SCM View: Market Optimism May Be Premature

Bond markets have priced in roughly 30 – 40 basis points of rate cuts by year-end, but we believe this confidence may be premature. The Fed faces limited justification for easing aggressively, particularly with inflation sticky and long-term fiscal concerns rising.

Market pricing in equities, particularly in the tech sector, increasingly reflects a one-sided view, leaving little room for error. Institutional investors have started to hedge against downside risk, with a noticeable uptick in demand for “disaster” puts on the Nasdaq 100. These highlights rising awareness of how stretched valuations have become in some parts of the market.

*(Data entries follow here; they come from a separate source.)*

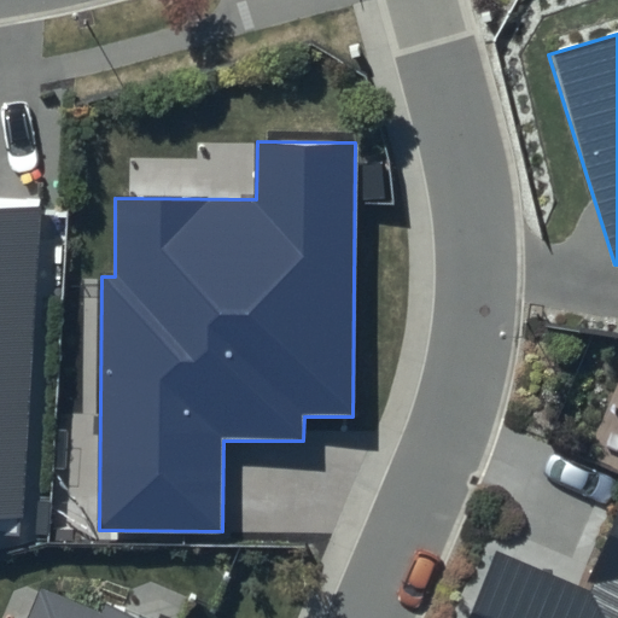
[(0,534),(24,536),(45,200),(0,198),(0,534)]
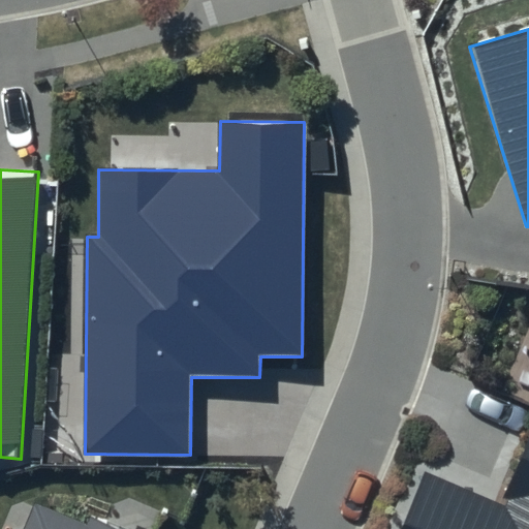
[(528,528),(528,447),(504,504),(427,471),(401,528),(528,528)]
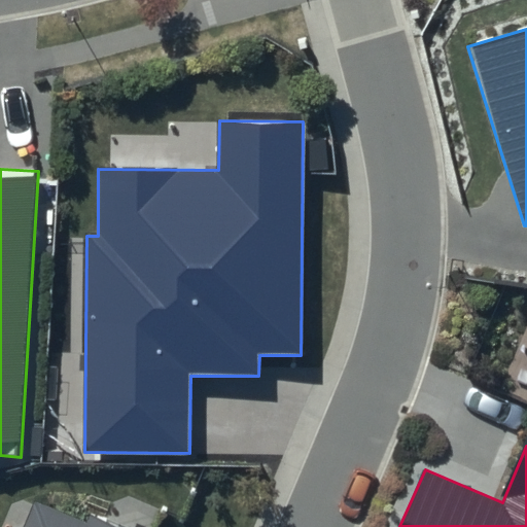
[(98,526),(35,501),(24,526),(98,526)]
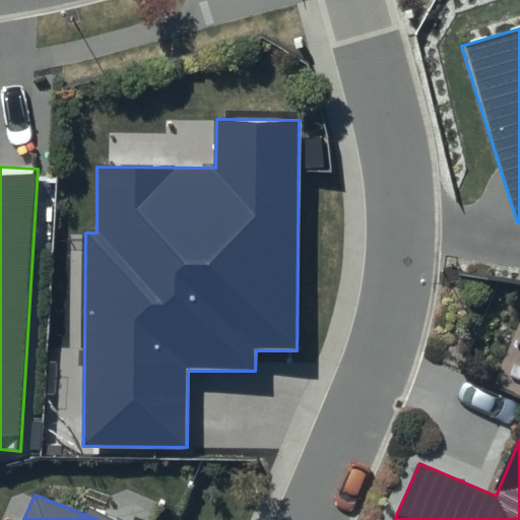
All buildings are outlined.
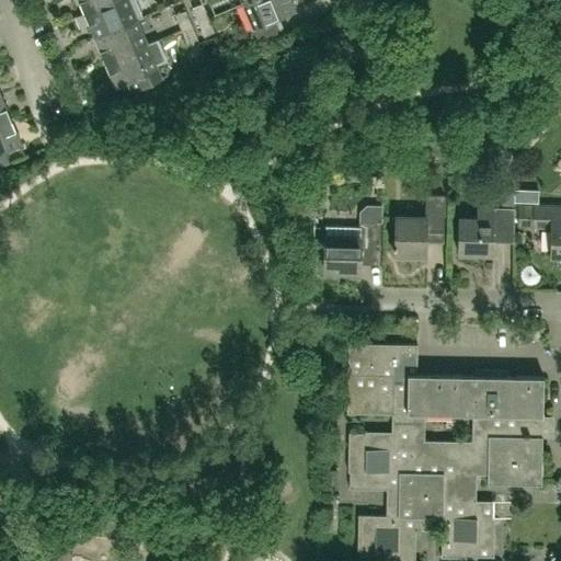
[(113,0),(78,0),(84,13),(113,0)]
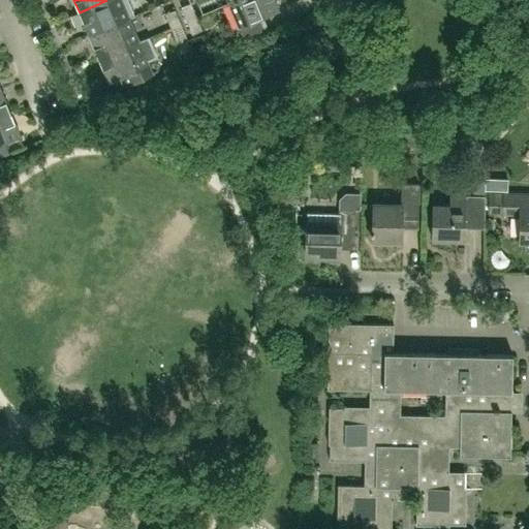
[(128,19),(120,0),(106,0),(80,12),(89,35),(128,19)]
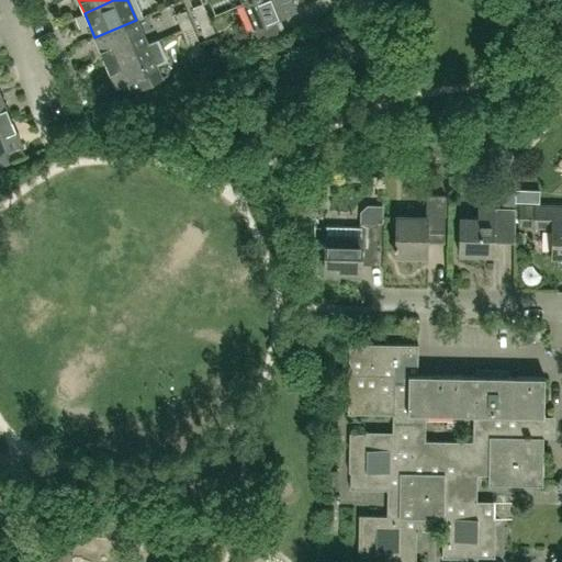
[(131,0),(135,11),(164,0),(131,0)]
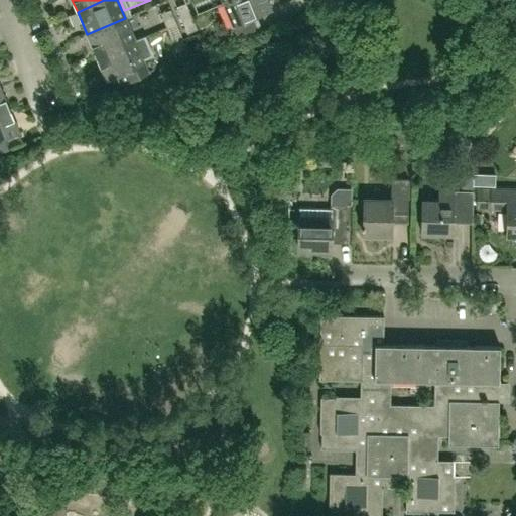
[(267,0),(230,0),(224,3),(233,26),(272,10),(267,0)]
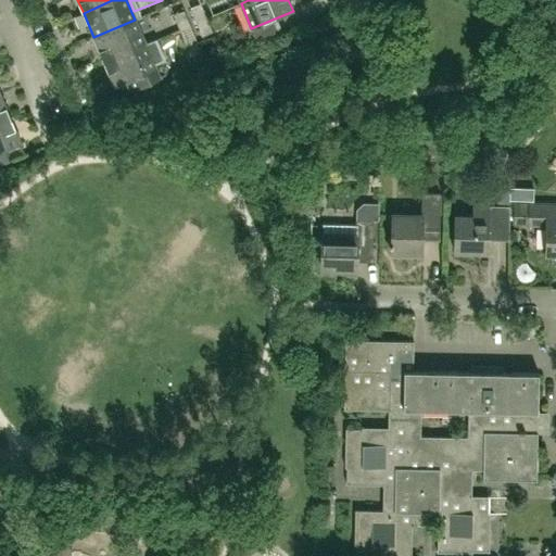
[(206,17),(201,4),(190,9),(197,22),(206,17)]
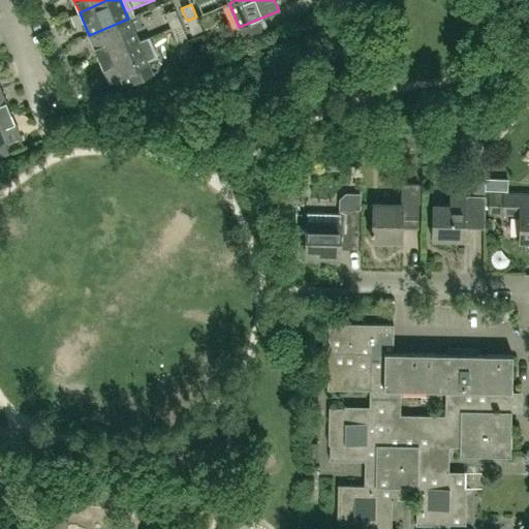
[(181,24),(176,10),(165,14),(170,28),(181,24)]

SCM Portfolios: Disciplined, Diversified, Cautious

Across SCM Portfolios, we remain focused on disciplined allocation. Equity exposure is diversified by geography and sector, with caution applied to areas showing excessive momentum or crowding. Our US equity position, which is currently unhedged, benefits from the recent dollar rebound.   Fixed income allocations are concentrated in high-grade corporate bonds and UK and US Government bonds (our Ethical Portfolios do not hold government bonds).  There is no exposure to high yield or EM sovereigns.

We believe the coming months will be shaped by three main forces: inflation persistence, central bank credibility, and earnings quality. As ever, SCM remains valuation-led and risk-aware.